The parties consented to try the question of defendant’s liability before taking up the question of damages. The verdict of the jury establishes the fact of defendant’s liability. The extent of that liability remains to be determined. After the evidence was closed and before the case was submitted to the jury the trial justice stated that it had been agreed between the court and the attorneys to submit to the jury only the question of liability and that if the jury found liability the case would be finished before a referee. To this statement the defendant made no objection. Apparently it expressed the understanding of the court and attorneys on both sides. The silence of the defendant at that time constituted an acquiescence in such a disposition of the case even though there may have been no expressed agreement to that effect. The order of reference recites that it was granted against the opposition of the defendant. The order was granted more than a month after -the trial and the opposition by the defendant therein mentioned must be construed with reference to the attitude which he assumed at the trial. It was too late after the trial to repudiate such attitude. If objection had then been taken the course of the trial might have been different. Nor is it necessary to hold that there was any attempted repudiation of the former acquiescence by the defendant in a reference. The objection specified in the order of reference should be construed, not as an objection to the fact of the reference, but to the kind of reference which was being ordered. The order is objectionable in two respects: First. It directed the referee to take and report the evidence as to damages with his recommendation. The referee took the place of the jury and the order should have directed him to hear and determine the question of damages as a jury would have done. Section 1015 of the Code of Civil Procedure does *368not apply. (Lindner v. Starin, 128 App. Div. 664, 671.) Second. The order directed the referee to “ take proof of the damages accruing to the plaintiff by reason of the violation of the said contract by any of the subscribers thereto, except said plaintiff, including not only this defendant but all of the subscribers thereto, and to report the same to this court with his recommendation.” For the reasons heretofore stated this provision was clearly erroneous.
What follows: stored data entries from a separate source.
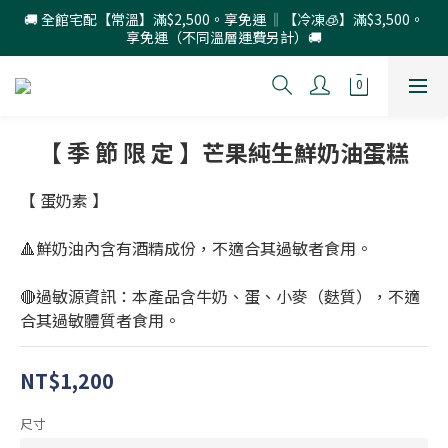
🚚 全館宅配【常溫】滿$2,500。享免運 ‖【冷凍🧊】滿$3,500。
享免運（不同溫層運費另計）🚚
【 季 節 限 定 】芒果純生鮮奶油蛋糕
【 蛋奶素 】
🔺鮮奶油內含有酒精成份，不適合其過敏者食用。
🔴過敏源資訊：本產品含牛奶、蛋、小麥（麩質），不適
合其過敏體質者食用。
NT$1,200
尺寸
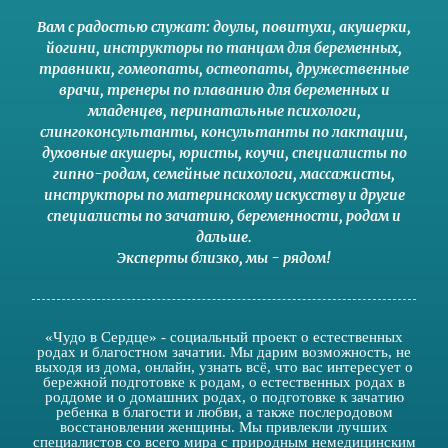
Вам с радостью служат:
доулы
,
повитухи
,
акушерки
,
йогини
,
инструкторы по танцам для беременных
,
травники,
гомеопаты
,
остеопаты
,
дружественные
врачи
,
тренеры по плаванию для беременных и
младенцев
,
перинатальные психологи
,
слингоконсультанты
,
консультанты по лактации
,
духовные акушеры
,
юристы
,
коучи
,
специалисты по
гипно-родам
,
семейные психологи
,
массажисты
,
инструкторы по материнскому искусству
и другие
специалисты по зачатию
,
беременности
,
родам
и
дальше
.
Эксперты близко
,
мы - рядом
!
«Чудо в Сердце» - социальный проект о естественных
родах и благостном зачатии. Мы дарим возможность, не
выходя из дома, онлайн, узнать всё, что вас интересует о
бережной подготовке к родам, о естественных родах в
роддоме и о домашних родах, о подготовке к зачатию
ребенка в благости и любви, а также послеродовом
восстановлении женщины. Мы привлекли лучших
специалистов со всего мира с природным немедицинским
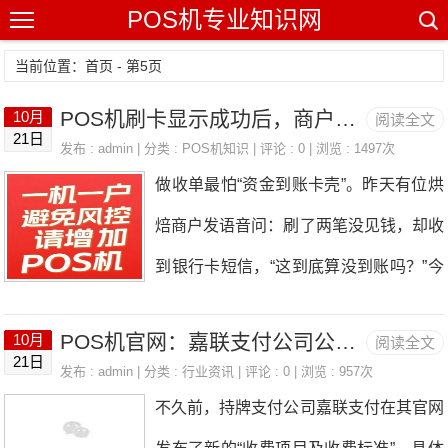
POS机专业知识网
当前位置：
首页
- 第5页
POS机刷卡显示成功后，商户未收到款项，资金的流转在这三个环节遭遇了阻碍！
10月
阅读全文
21日
发布 : admin | 分类 :
POS机知识
| 评论 : 0 | 浏览 : 1497次
做收单最怕“资金到账卡壳”。昨天有位烘
焙商户发语音问：刷了两笔没见钱，却收
到银行卡短信，“这到底算没到账吗？”今
天就说清：POS机到账失败，该怎么判
POS机官网：嘉联支付公司公示了POS机刷卡收费的最新执行标准。
10月
阅读全文
断、处理、找谁解决。一、先判定：是
21日
发布 : admin | 分类 :
行业资讯
| 评论 : 0 | 浏览 : 957次
“没结算”还是“交易没成功”（单边账）最
不久前，持牌支付公司嘉联支付在其官网
易混淆的是“有短信、没小票”——多是网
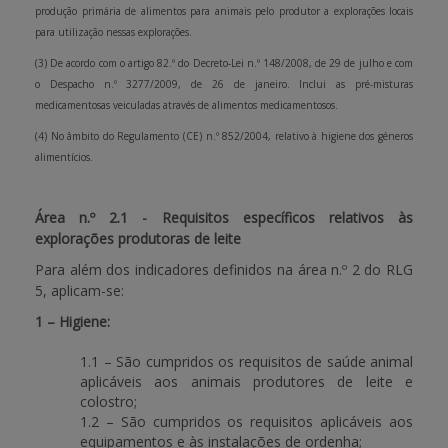
produção primária de alimentos para animais pelo produtor a explorações locais
para utilização nessas explorações.
(3) De acordo com o artigo 82.º do Decreto-Lei n.º 148/2008, de 29 de julho e com
o Despacho n.º 3277/2009, de 26 de janeiro. Inclui as pré-misturas
medicamentosas veiculadas através de alimentos medicamentosos.
(4) No âmbito do Regulamento (CE) n.º 852/2004, relativo à higiene dos géneros
alimentícios.
Área n.º 2.1 - Requisitos específicos relativos às
explorações produtoras de leite
Para além dos indicadores definidos na área n.º 2 do RLG
5, aplicam-se:
1 – Higiene:
1.1 – São cumpridos os requisitos de saúde animal
aplicáveis aos animais produtores de leite e
colostro;
1.2 – São cumpridos os requisitos aplicáveis aos
equipamentos e às instalações de ordenha;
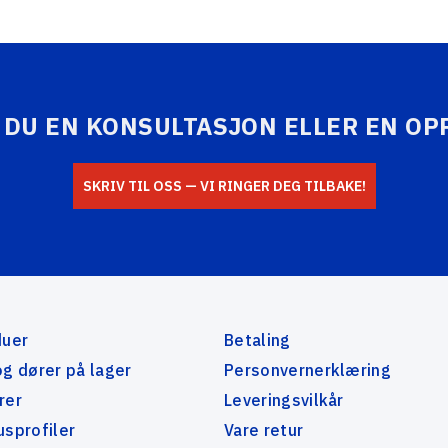
 DU EN KONSULTASJON ELLER EN OP
SKRIV TIL OSS — VI RINGER DEG TILBAKE!
duer
Betaling
og dører på lager
Personvernerklæring
rer
Leveringsvilkår
usprofiler
Vare retur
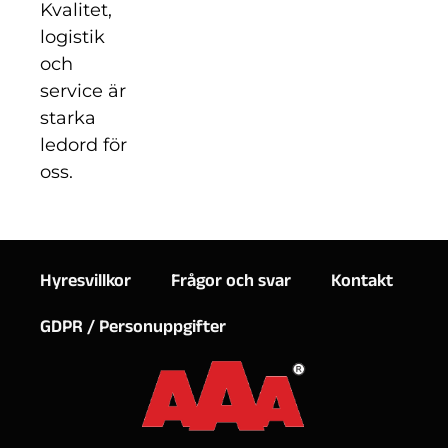
Kvalitet,
logistik
och
service är
starka
ledord för
oss.
Hyresvillkor
Frågor och svar
Kontakt
GDPR / Personuppgifter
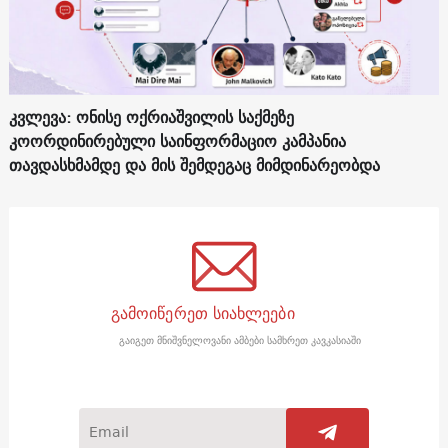
კვლევა: ონისე ოქრიაშვილის საქმეზე
კოორდინირებული საინფორმაციო კამპანია
თავდასხმამდე და მის შემდეგაც მიმდინარეობდა
გამოიწერეთ სიახლეები
გაიგეთ მნიშვნელოვანი ამბები სამხრეთ კავკასიაში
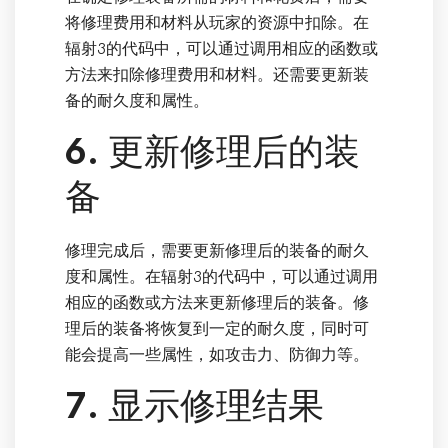
将修理费用和材料从玩家的资源中扣除。在
辐射3的代码中，可以通过调用相应的函数或
方法来扣除修理费用和材料。还需要更新装
备的耐久度和属性。
6. 更新修理后的装
备
修理完成后，需要更新修理后的装备的耐久
度和属性。在辐射3的代码中，可以通过调用
相应的函数或方法来更新修理后的装备。修
理后的装备将恢复到一定的耐久度，同时可
能会提高一些属性，如攻击力、防御力等。
7. 显示修理结果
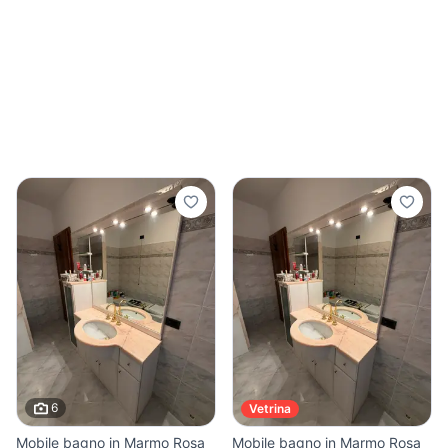
6
Vetrina
Mobile bagno in Marmo Rosa
Mobile bagno in Marmo Rosa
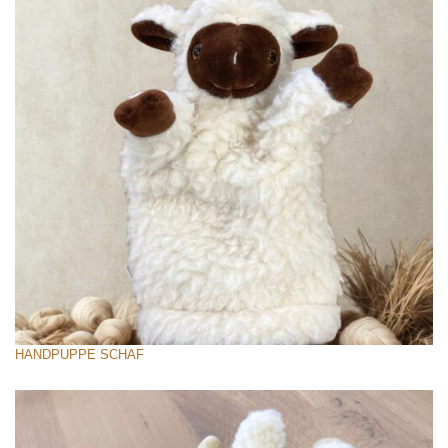
HANDPUPPE SCHAF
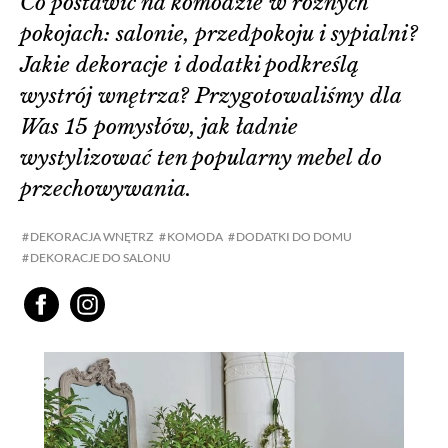
Co postawić na komodzie w różnych
pokojach: salonie, przedpokoju i sypialni?
Jakie dekoracje i dodatki podkreślą
wystrój wnętrza? Przygotowaliśmy dla
Was 15 pomysłów, jak ładnie
wystylizować ten popularny mebel do
przechowywania.
DEKORACJA WNĘTRZ
KOMODA
DODATKI DO DOMU
DEKORACJE DO SALONU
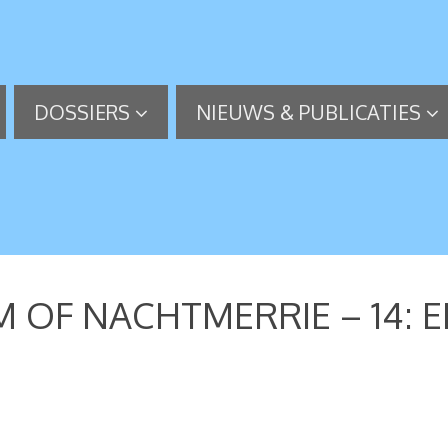
DOSSIERS
NIEUWS & PUBLICATIES
 OF NACHTMERRIE – 14: E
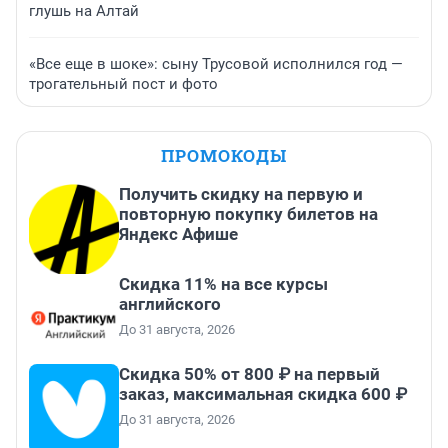
глушь на Алтай
«Все еще в шоке»: сыну Трусовой исполнился год —
трогательный пост и фото
ПРОМОКОДЫ
Получить скидку на первую и
повторную покупку билетов на
Яндекс Афише
Скидка 11% на все курсы
английского
До 31 августа, 2026
Скидка 50% от 800 ₽ на первый
заказ, максимальная скидка 600 ₽
До 31 августа, 2026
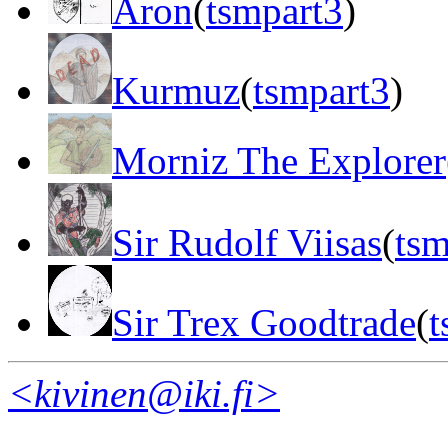
Aron
(
tsmpart3
)
Kurmuz
(
tsmpart3
)
Morniz The Explorer
Sir Rudolf Viisas
(
tsm
Sir Trex Goodtrade
(
t
<kivinen@iki.fi>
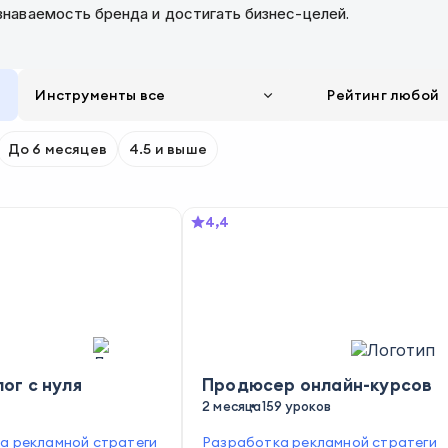
наваемость бренда и достигать бизнес-целей.
Инструменты все
Рейтинг
любой
До 6 месяцев
4.5 и выше
4,4
ог с нуля
Продюсер онлайн-курсов
2 месяца
159 уроков
а рекламной стратеги
Разработка рекламной стратеги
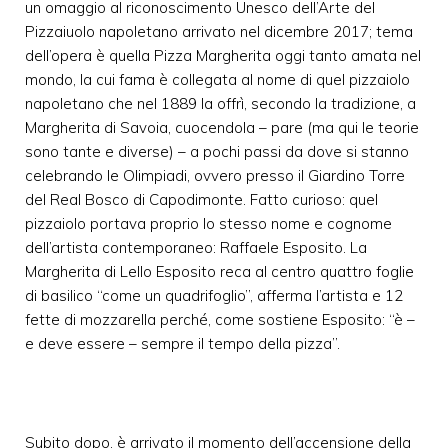
un omaggio al riconoscimento Unesco dell’Arte del
Pizzaiuolo napoletano arrivato nel dicembre 2017; tema
dell’opera è quella Pizza Margherita oggi tanto amata nel
mondo, la cui fama è collegata al nome di quel pizzaiolo
napoletano che nel 1889 la offrì, secondo la tradizione, a
Margherita di Savoia, cuocendola – pare (ma qui le teorie
sono tante e diverse) – a pochi passi da dove si stanno
celebrando le Olimpiadi, ovvero presso il Giardino Torre
del Real Bosco di Capodimonte. Fatto curioso: quel
pizzaiolo portava proprio lo stesso nome e cognome
dell’artista contemporaneo: Raffaele Esposito. La
Margherita di Lello Esposito reca al centro quattro foglie
di basilico “come un quadrifoglio”, afferma l’artista e 12
fette di mozzarella perché, come sostiene Esposito: “è –
e deve essere – sempre il tempo della pizza”.
Subito dopo, è arrivato il momento dell’accensione della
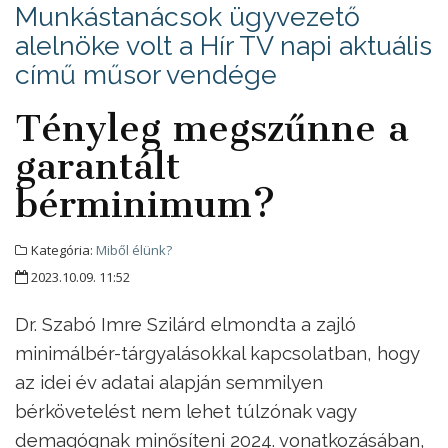
Munkástanácsok ügyvezető
alelnöke volt a Hír TV napi aktuális
című műsor vendége
Tényleg megszűnne a
garantált
bérminimum?
Kategória:
Miből élünk?
2023.10.09. 11:52
Dr. Szabó Imre Szilárd elmondta a zajló
minimálbér-tárgyalásokkal kapcsolatban, hogy
az idei év adatai alapján semmilyen
bérkövetelést nem lehet túlzónak vagy
demagógnak minősíteni 2024. vonatkozásában,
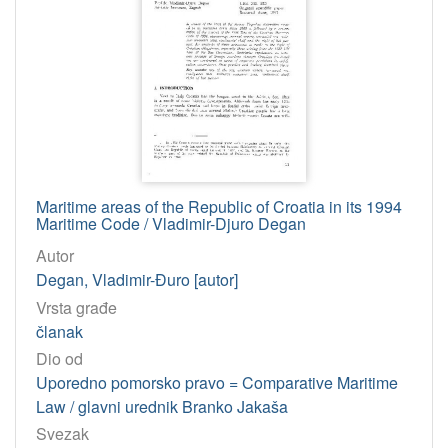
Maritime areas of the Republic of Croatia in its 1994
Maritime Code / Vladimir-Djuro Degan
Autor
Degan, Vladimir-Đuro [autor]
Vrsta građe
članak
Dio od
Uporedno pomorsko pravo = Comparative Maritime
Law / glavni urednik Branko Jakaša
Svezak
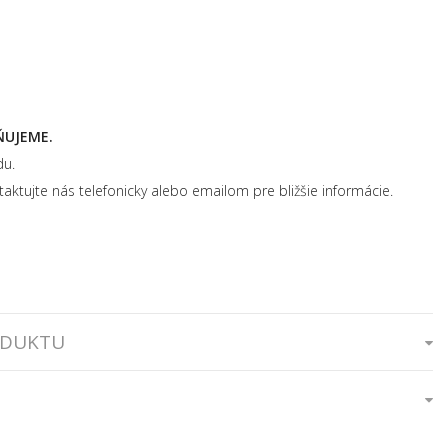
ŇUJEME.
du.
aktujte nás telefonicky alebo emailom pre bližšie informácie.
ODUKTU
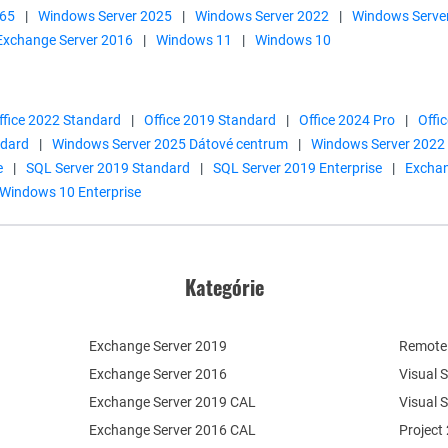
365
|
Windows Server 2025
|
Windows Server 2022
|
Windows Serve
Exchange Server 2016
|
Windows 11
|
Windows 10
ffice 2022 Standard
|
Office 2019 Standard
|
Office 2024 Pro
|
Offi
ndard
|
Windows Server 2025 Dátové centrum
|
Windows Server 2022
e
|
SQL Server 2019 Standard
|
SQL Server 2019 Enterprise
|
Exchan
Windows 10 Enterprise
Kategórie
Exchange Server 2019
Remote 
Exchange Server 2016
Visual 
Exchange Server 2019 CAL
Visual 
Exchange Server 2016 CAL
Project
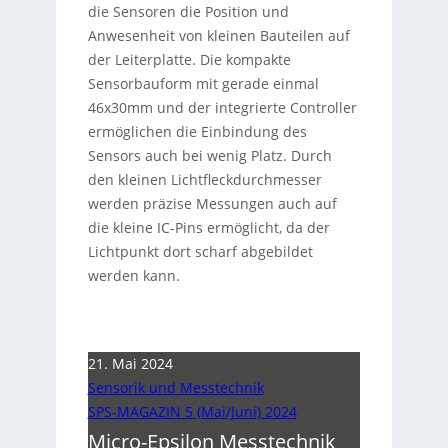
die Sensoren die Position und
Anwesenheit von kleinen Bauteilen auf
der Leiterplatte. Die kompakte
Sensorbauform mit gerade einmal
46x30mm und der integrierte Controller
ermöglichen die Einbindung des
Sensors auch bei wenig Platz. Durch
den kleinen Lichtfleckdurchmesser
werden präzise Messungen auch auf
die kleine IC-Pins ermöglicht, da der
Lichtpunkt dort scharf abgebildet
werden kann.
21. Mai 2024
Sensorik und Messtechnik
SPS-MAGAZIN 5 (Mai/Juni) 2024
Micro-Epsilon Messtechnik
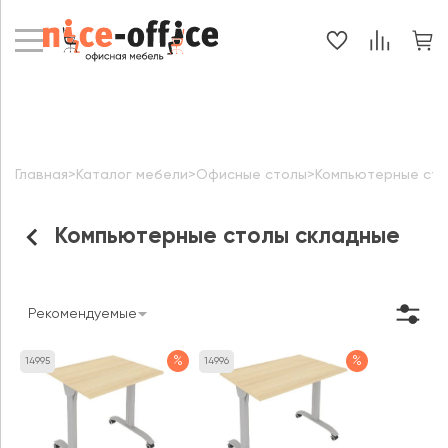
Главная
>
Каталог мебели
>
Офисные столы
>
Компьютерные ст
Компьютерные столы складные
Рекомендуемые
%
%
14995
14996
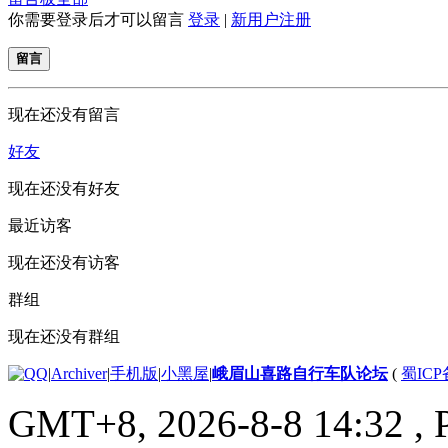
你需要登录后才可以留言
登录
|
新用户注册
留言
现在还没有留言
好友
现在还没有好友
最近访客
现在还没有访客
群组
现在还没有群组
|
Archiver
|
手机版
|
小黑屋
|
峨眉山喜路自行车队论坛
(
蜀ICP备
GMT+8, 2026-8-8 14:32
, 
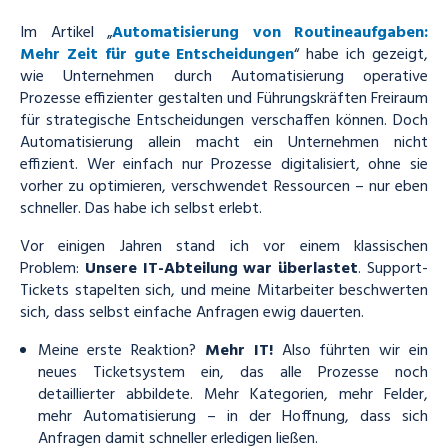
Im Artikel „
Automatisierung von Routineaufgaben:
Mehr Zeit für gute Entscheidungen
“ habe ich gezeigt,
wie Unternehmen durch Automatisierung operative
Prozesse effizienter gestalten und Führungskräften Freiraum
für strategische Entscheidungen verschaffen können. Doch
Automatisierung allein macht ein Unternehmen nicht
effizient. Wer einfach nur Prozesse digitalisiert, ohne sie
vorher zu optimieren, verschwendet Ressourcen – nur eben
schneller. Das habe ich selbst erlebt.
Vor einigen Jahren stand ich vor einem klassischen
Problem:
Unsere IT-Abteilung war überlastet
. Support-
Tickets stapelten sich, und meine Mitarbeiter beschwerten
sich, dass selbst einfache Anfragen ewig dauerten.
Meine erste Reaktion?
Mehr IT!
Also führten wir ein
neues Ticketsystem ein, das alle Prozesse noch
detaillierter abbildete. Mehr Kategorien, mehr Felder,
mehr Automatisierung – in der Hoffnung, dass sich
Anfragen damit schneller erledigen ließen.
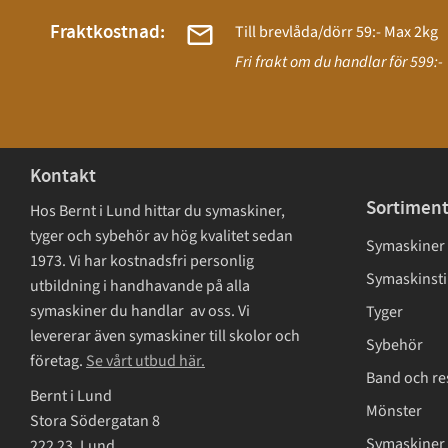
Fraktkostnad:
Till brevlåda/dörr 59:- Max 2kg
Fri frakt om du handlar för 599:-
Kontakt
Sortimen
Hos Bernt i Lund hittar du symaskiner,
tyger och sybehör av hög kvalitet sedan
Symaskiner
1973. Vi har kostnadsfri personlig
Symaskinsti
utbildning i handhavande på alla
symaskiner du handlar av oss. Vi
Tyger
levererar även symaskiner till skolor och
Sybehör
företag.
Se vårt utbud här.
Band och re
Bernt i Lund
Mönster
Stora Södergatan 8
Symaskiner 
222 23, Lund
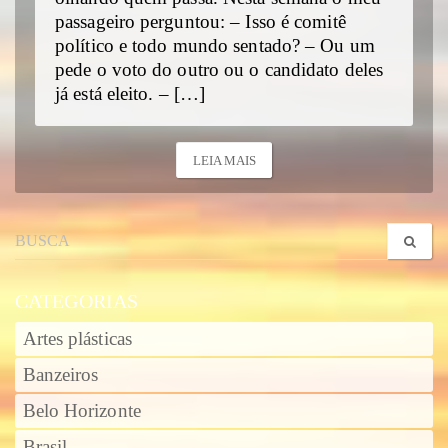
passageiro perguntou: – Isso é comitê
político e todo mundo sentado? – Ou um
pede o voto do outro ou o candidato deles
já está eleito. – […]
LEIA MAIS
CATEGORIAS
Artes plásticas
Banzeiros
Belo Horizonte
Brasil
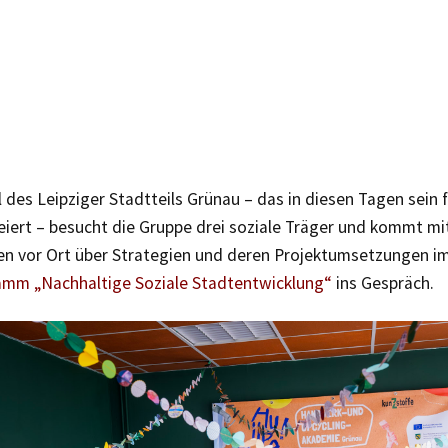
 des Leipziger Stadtteils Grünau – das in diesen Tagen sein 
eiert – besucht die Gruppe drei soziale Träger und kommt mi
en vor Ort über Strategien und deren Projektumsetzungen 
amm „Nachhaltige Soziale Stadtentwicklung“
ins Gespräch.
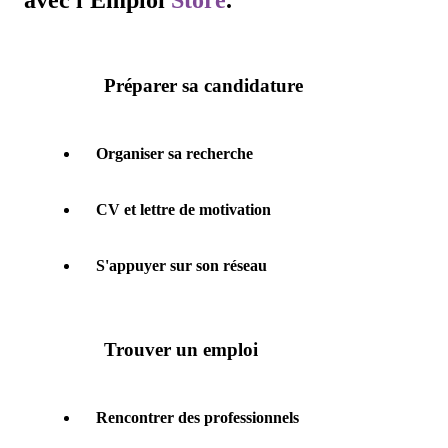
avec l'
Emploi
Store
.
Préparer sa candidature
Organiser sa recherche
CV et lettre de motivation
S'appuyer sur son réseau
Trouver un emploi
Rencontrer des professionnels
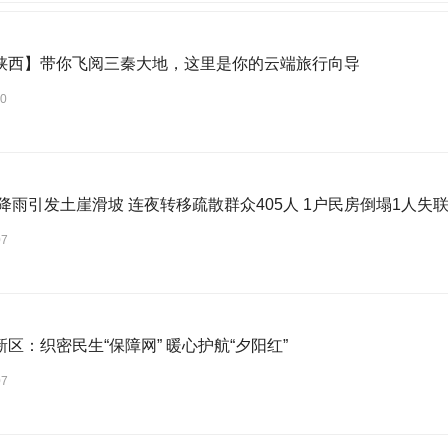
陕西】带你飞阅三秦大地，这里是你的云端旅行向导
30
降雨引发土崖滑坡 连夜转移疏散群众405人 1户民房倒塌1人失
07
区：织密民生“保障网” 暖心护航“夕阳红”
07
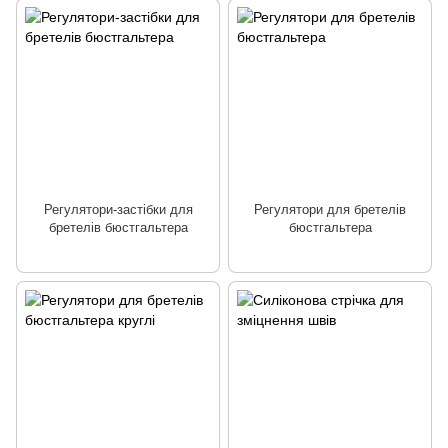
Регулятори-застібки для
Регулятори для бретелів
бретелів бюстгальтера
бюстгальтера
It introduced into the question of damages elements which under the complaint were entirely foreign thereto.
My conclusion is that the judgment and order of reference should be reversed and a new trial granted only as to the question of damages before a referee to be appointed who shall hear and determine that question, with costs of this appeal to the appellant to abide the event.
All concur, except Hinman, J., concurring in part in separate opinion; Van Kirk, J., not sitting.